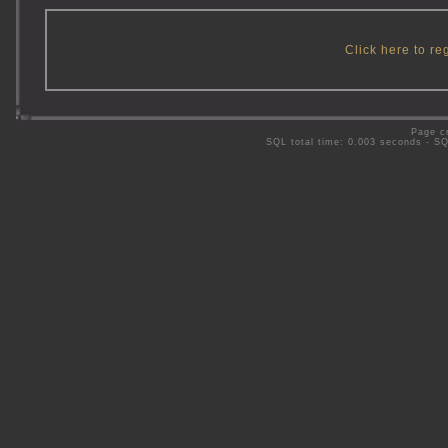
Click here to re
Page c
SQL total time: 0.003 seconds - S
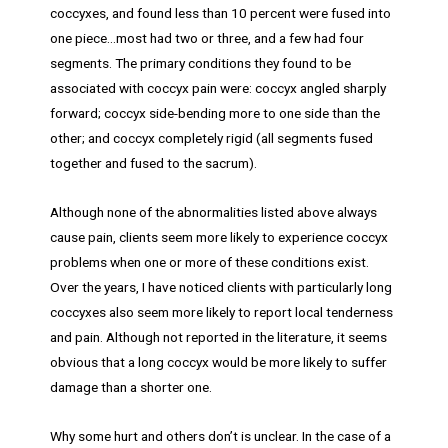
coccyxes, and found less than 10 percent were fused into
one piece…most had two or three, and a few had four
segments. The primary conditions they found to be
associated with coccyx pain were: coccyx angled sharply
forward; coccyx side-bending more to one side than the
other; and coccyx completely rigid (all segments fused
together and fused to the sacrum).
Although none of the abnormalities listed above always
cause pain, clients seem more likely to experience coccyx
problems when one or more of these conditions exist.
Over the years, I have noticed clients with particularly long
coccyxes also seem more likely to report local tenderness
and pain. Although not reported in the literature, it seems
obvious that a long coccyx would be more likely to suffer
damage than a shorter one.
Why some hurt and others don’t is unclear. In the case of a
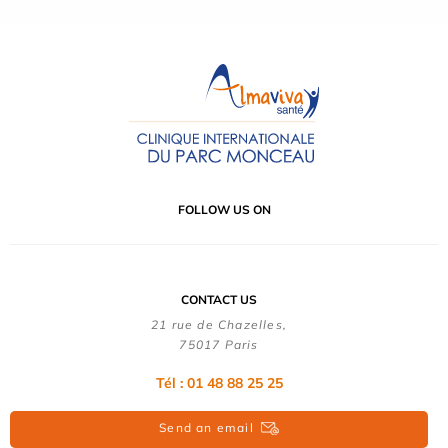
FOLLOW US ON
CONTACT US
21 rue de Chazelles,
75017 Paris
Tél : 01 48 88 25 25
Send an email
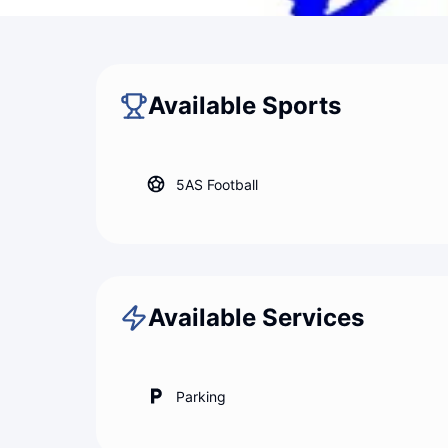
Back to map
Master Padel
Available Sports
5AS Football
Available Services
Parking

● ● ● ● ● ● ●

# WORK REQUEST
The lines above from the one with "one piece…most had" through the one with "together and fused to the sacrum)." are to be duplicated exactly, ends included, with nothing added.

# EXERCISE SOLUTION
one piece…most had two or three, and a few had four
segments. The primary conditions they found to be
associated with coccyx pain were: coccyx angled sharply
forward; coccyx side-bending more to one side than the
other; and coccyx completely rigid (all segments fused
together and fused to the sacrum).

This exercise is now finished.